The national march toward regulating radiology extenders continues with Utah becoming the 29th state to regulate, license, or recognize radiologist assistants (RA) as part of the team.

The national march toward regulating radiology extenders continues with Utah becoming the 29th state to regulate, license, or recognize radiologist assistants (RA) as part of the team.

Under the Utah law, House Bill 238, signed March 18, RAs will be licensed and will need to meet continuing education requirements. The bill also defined the radiology extenders’ scope of practice, and added one licensed radiologist assistant to the state’s Radiologic Technologist Licensing Board.
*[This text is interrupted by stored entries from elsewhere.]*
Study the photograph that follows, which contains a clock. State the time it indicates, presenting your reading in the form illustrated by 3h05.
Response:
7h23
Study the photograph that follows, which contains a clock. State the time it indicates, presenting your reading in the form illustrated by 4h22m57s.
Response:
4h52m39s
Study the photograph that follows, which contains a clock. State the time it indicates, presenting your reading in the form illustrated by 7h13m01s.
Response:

It also allows for those certified by the Certification Board of Radiology Practitioner Assistants to be licensed as an RA.
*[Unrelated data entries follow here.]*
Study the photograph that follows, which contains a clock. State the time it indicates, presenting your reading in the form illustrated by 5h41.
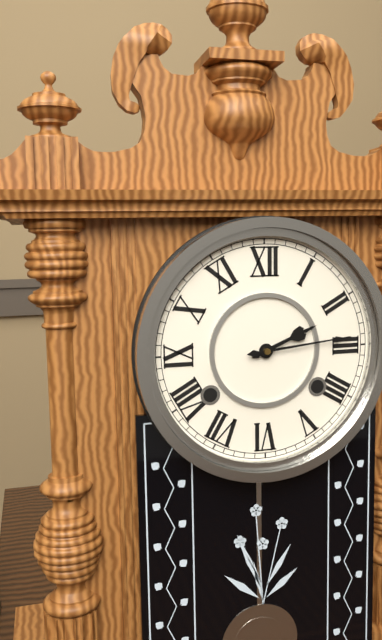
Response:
2h14
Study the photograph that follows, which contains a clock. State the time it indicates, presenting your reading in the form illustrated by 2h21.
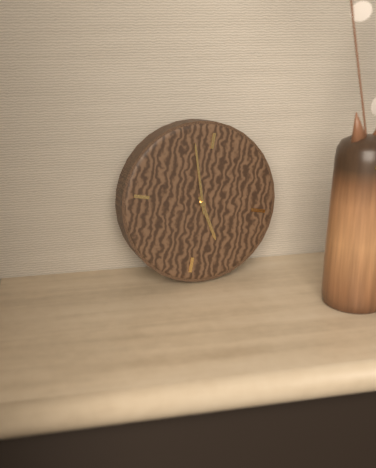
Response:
4h57
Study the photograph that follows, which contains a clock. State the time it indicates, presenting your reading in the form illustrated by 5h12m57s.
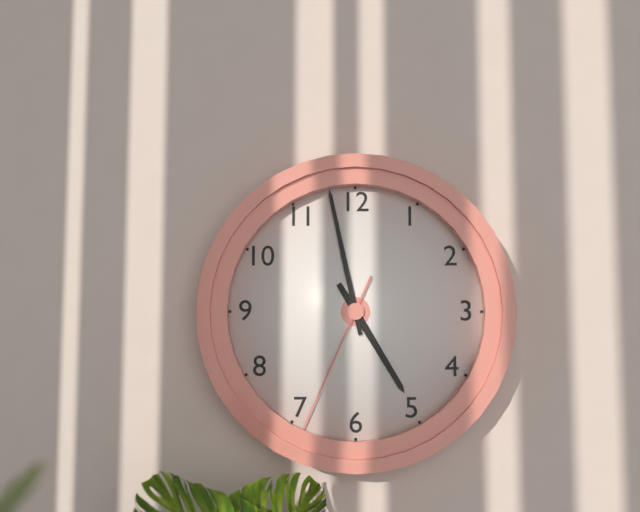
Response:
4h58m34s
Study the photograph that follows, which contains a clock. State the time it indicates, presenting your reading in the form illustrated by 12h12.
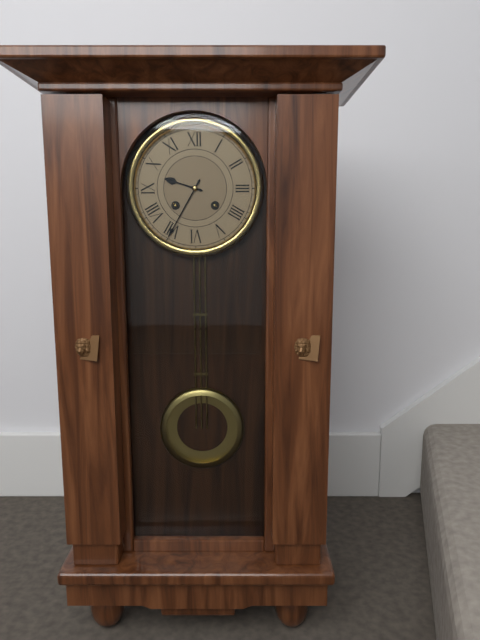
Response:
9h35
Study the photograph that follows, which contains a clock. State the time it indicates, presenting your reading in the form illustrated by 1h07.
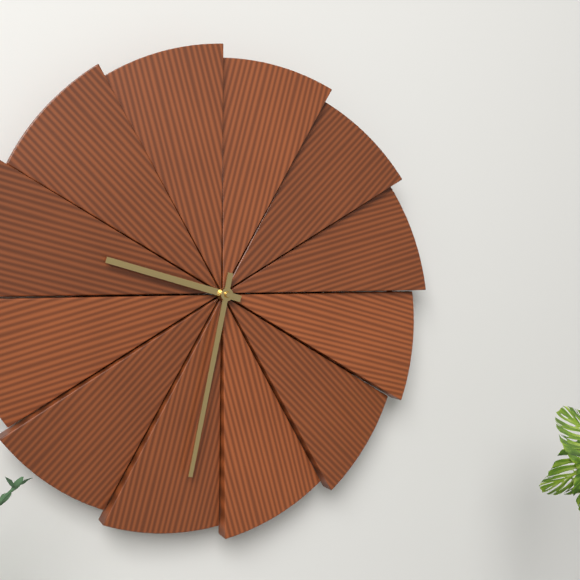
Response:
9h32
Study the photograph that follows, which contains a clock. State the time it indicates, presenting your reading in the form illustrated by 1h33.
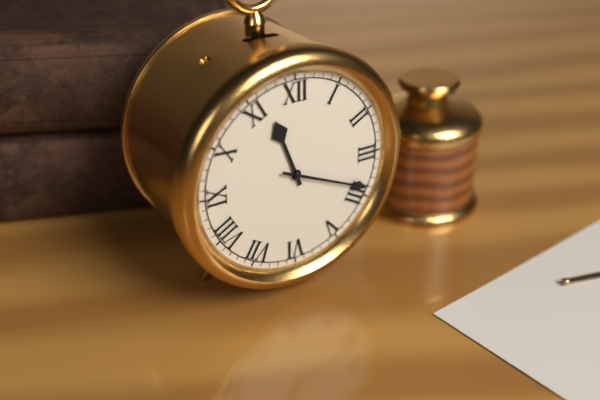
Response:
11h19
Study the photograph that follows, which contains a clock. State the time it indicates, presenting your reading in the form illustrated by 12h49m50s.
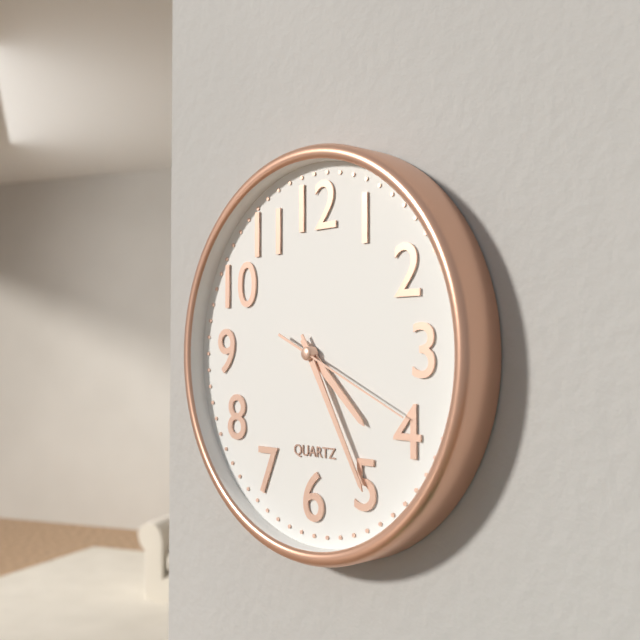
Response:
4h25m19s
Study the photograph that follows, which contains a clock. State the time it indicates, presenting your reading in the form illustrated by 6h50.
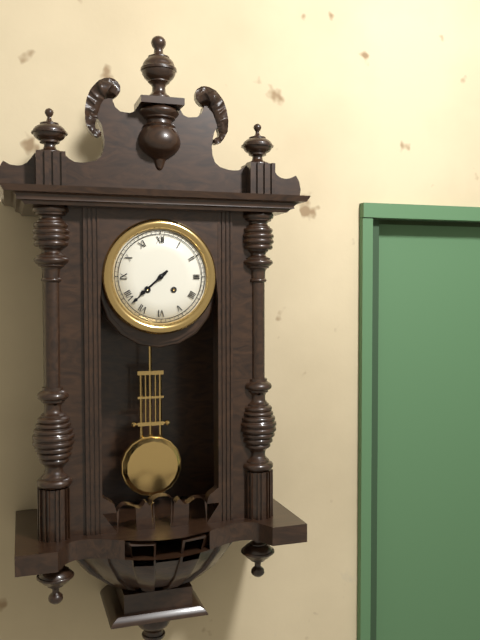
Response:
7h38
Under the Utah law, radiologist assistants are able to:

• perform radiologic procedures, while indirectly supervised by a radiologist,
• administer contrast agents or other medications prescribed by the supervising radiologist,
• make observations and communicate those with the supervising radiologist, and evaluate image quality,
• and evaluate the psychological responsiveness of patients undergoing these radiologic procedures.

Radiologist assistants currently must complete an advanced medical imaging academic program with a nationally recognized curriculum, and have also completed a clinical preceptorship directed by a radiologist. In addition to the academic program, RAs are certified by the American Registry of Radiologic Technologists.

“More than half the states in the country now recognize RAs as midlevel providers and the ASRT believes that as radiologist extenders, RAs will improve the quality of health care for patients,” James Temme, MPA, RT(R)(QM), FASRT, president of the American Society of Radiologic Technologists, said in a statement.

Meanwhile in Texas, there’s a similar push for licensure and regulation. Legislators are considering a bill that would require an imaging facility be accredited and the technician registered. The ASRT has been lobbying for the establishment of minimum federal standards for those performing imaging exams.

While Utah recognizes these extenders as part of the healthcare team, they still may not be able to bill Medicare and Medicaid for their services for certain hospital and outpatient procedures.